» **Aufgaben**:
a) Woran denkt man laut dem Text über Frauen in der Science-Fiction-Literatur, wenn man an Science-Fiction denkt? Zähle alle dort genannten Dinge auf.
b) Führe den Text über Frauen in der Science-Fiction-Literatur im Anschluss an seinen letzten Satz weiter.

» **Vorliegender Textauszug**:
◆ ◆ ◆ ◆

Theresa Hannig & Lena Falkenhagen - 2. Juli 2021 Kulturrat_Logo_72dpi-01

Science-Fiction

Durch die Augen der Heldinnen


Frauen in der Science-Fiction-Literatur

Wer an Science-Fiction denkt, denkt an Zukunft, clevere Roboter, glänzende Raumschiffe und heroische letzte Schlachten um das Schicksal der Menschheit. Eigentlich möchte man meinen, dass eine Literatur, die sich per Definition mit der Zukunft und der technologischen Entwicklung beschäftigt, auch ihrem Selbstverständnis nach vorwärtsgewandt ist.

 

Aber immer stimmt das nicht. Oftmals hatte Science-Fiction einen eher konservativen Kern: Sie ist dem Klischee nach eine Literaturgattung von Männern für Männer. Dies beginnt bei den Kinder- und Jugendbüchern, die immer größtenteils rosa für Mädchen oder blau und grau für Jungen gestaltet sind. Pferde und Elfen für die Mädchen, Raumschiffe, Monster und Roboter für die Jungen. Es ist schwer genug, Science-Fiction-Bücher für Kinder zu finden. Noch unmöglicher ist der Fund von Science-Fiction mit einer weiblich-kindlichen oder jugendlichen Protagonistin. Und so geht das Missverständnis weiter: Jungen lesen Science-Fiction von Männern, die wiederum glauben, Mädchen und Frauen würden sich nicht so sehr für Science-Fiction interessieren.

◆ ◆ ◆ ◆

» **Datenteil**:
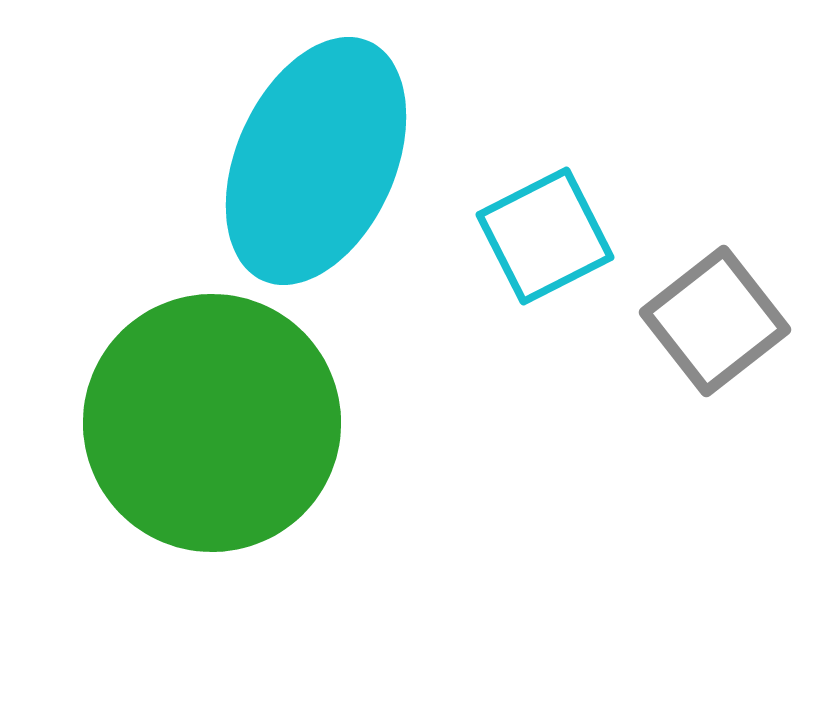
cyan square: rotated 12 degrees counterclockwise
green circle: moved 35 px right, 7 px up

◆ ◆ ◆ ◆

» **Lösungen zur Übung**:
a) Zukunft, clevere Roboter, glänzende Raumschiffe, heroische letzte Schlachten um das Schicksal der Menschheit

b)
Nehmen wir nur mal die aktuellen Science-Fiction-Bestseller wie „Der Astronaut“ von Andy Weir, „Der Anschlag“ von Stephen King und „Teleport“ von Joshua Tree. Wir sehen Männer, die über Männer schreiben, die die Welt retten. Visionäre malen Bilder der Zukunft. Weibliche Science-Fiction ist unrelevant. So befanden es 2019 auch viele Wikipedianer, die eine Liste deutscher Science-Fiction-Autorinnen löschen wollten.

 

Frauen fanden in der Science-Fiction-Literatur bislang meist am Rande statt. Und dies ist wörtlich zu verstehen. Als schmückendes Beiwerk von Helden, die die Welt retten – so Zhuang Yan als wahr gewordene Traumfrau in Cixin Lius „Der Dunkle Wald“. Als Preis für halsbrecherische Missionen – wie Han Solo und Prinzessin Leia in der ursprünglichen Star-Wars-Trilogie drängen sich hier in den Vordergrund –, als schmachtender und bewundernder Gegenstand romantischen Interesses – sollte der Held es nach seiner Reise irgendwann nach Hause schaffen. Wenn eine Welt wiederhergestellt wurde, dann war es die gute alte, uns sehr bekannte. Das heißt übrigens natürlich nicht, dass Literatur von Männern für Männer schlecht ist – die namhaften Vertreter dieser Gattung beweisen die Qualität. Aber wenn diese Literatur die einzige ist, die erzählt wird, zeigt sie notgedrungen nur einen Ausschnitt des Spektrums.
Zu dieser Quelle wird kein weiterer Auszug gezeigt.